▸ Extracted page text data

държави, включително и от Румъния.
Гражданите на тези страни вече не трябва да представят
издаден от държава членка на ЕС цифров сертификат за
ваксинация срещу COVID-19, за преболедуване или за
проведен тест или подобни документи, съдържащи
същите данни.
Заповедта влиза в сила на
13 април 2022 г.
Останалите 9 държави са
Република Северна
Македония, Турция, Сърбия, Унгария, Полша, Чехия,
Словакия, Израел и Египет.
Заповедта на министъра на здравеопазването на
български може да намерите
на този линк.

▸ What the task asks
Copy all the records exactly so that no character differs from the source.

▸ Exercise response
държави, включително и от Румъния.
Гражданите на тези страни вече не трябва да представят
издаден от държава членка на ЕС цифров сертификат за
ваксинация срещу COVID-19, за преболедуване или за
проведен тест или подобни документи, съдържащи
същите данни.
Заповедта влиза в сила на
13 април 2022 г.
Останалите 9 държави са
Република Северна
Македония, Турция, Сърбия, Унгария, Полша, Чехия,
Словакия, Израел и Египет.
Заповедта на министъра на здравеопазването на
български може да намерите
на този линк.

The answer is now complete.